INFLUENCES OF TECTONIC AND GEOMORPHIC PROCESSES ON FAULT SCARP HEIGHT VARIABILITY IN AN EXTENSIONAL TECTONIC TERRANE, TETON FAULT, WYOMING
LiDAR-based mapping of the fault zone indicates that scarp height is affected by glacial geomorphology, mass wasting, and alluvial processes. At a broad scale, vertical separation across scarps increases in the central portion of the fault. At a finer scale, vertical separation of scarps is lower in the floors of deglaciated valleys than on neighboring glacial moraines (e.g., Phelps Lake), reflecting both valley floor processes and younger landform ages. Anomalously high scarps (>15 m vertical separation) are likely an artifact of greater landform age. Landslides influence vertical separation by erosion and burial. Scarps that cut alluvial landforms are typically lower and more diffuse other Teton fault scarps.

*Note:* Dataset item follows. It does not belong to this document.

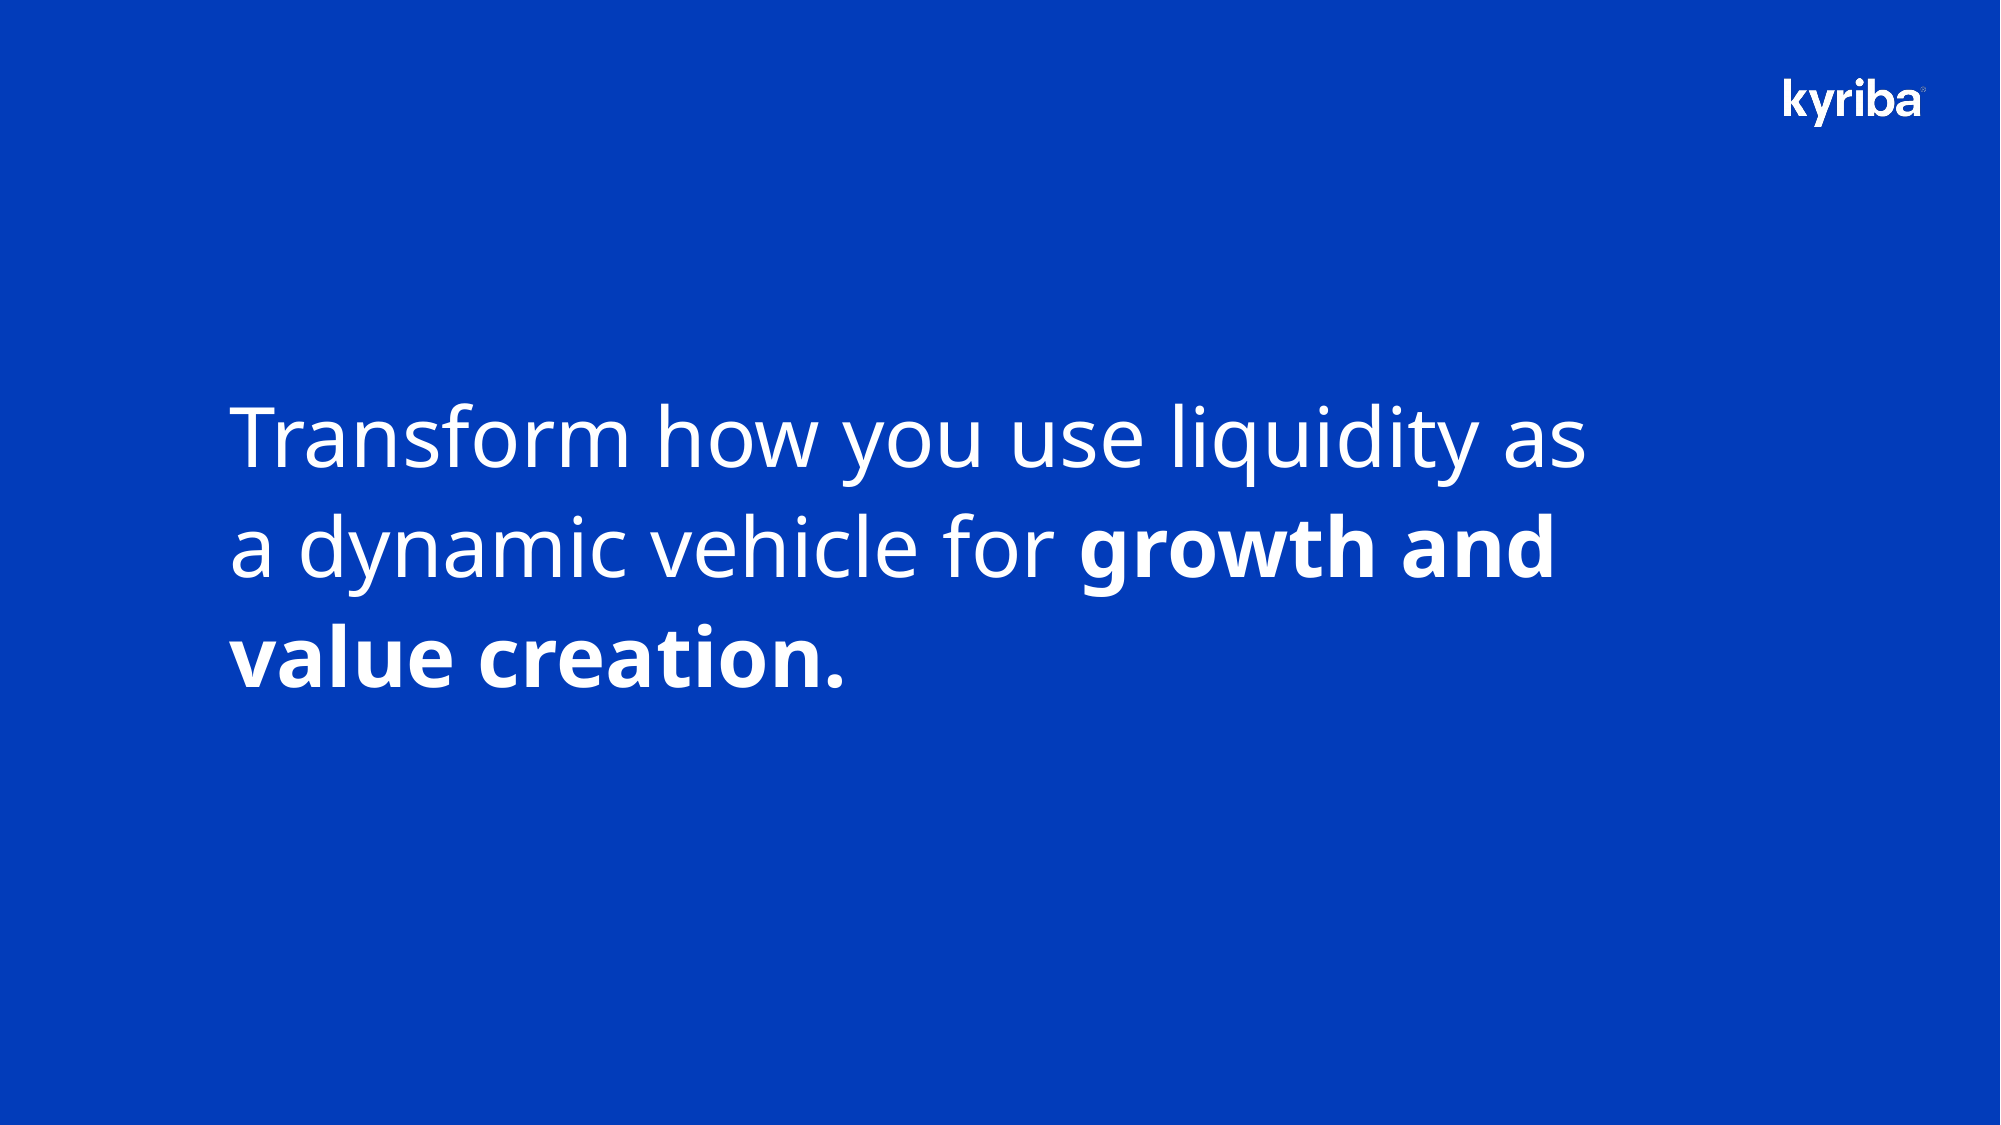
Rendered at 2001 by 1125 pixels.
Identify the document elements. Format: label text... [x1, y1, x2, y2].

picture [1784, 78, 1926, 127]
list Transform how you use liquidity as a dynamic vehicle for growth and value creation. [214, 366, 1671, 746]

The vertical offset of normal fault scarps is expected to systematically increase in the central portion of the fault. However, overall vertical offset of Teton fault scarps increases toward the south. Typical vertical offset is ~12 m from the north end of the fault to the south end of Jackson Lake, ~16 m from Jackson Lake to the south end of Jenny Lake, ~11 m from the south end of Jenny Lake to Granite Canyon. Within the first two of these areas, vertical offsets decrease toward the ends of each. South of Granite Canyon, the fault bifurcates into two strands with typical vertical offset of ~28 m. These anomalously high scarps may be the result of greater landform age or variable offset rates. The transition zones between these four areas may represent boundaries between fault sections or segments.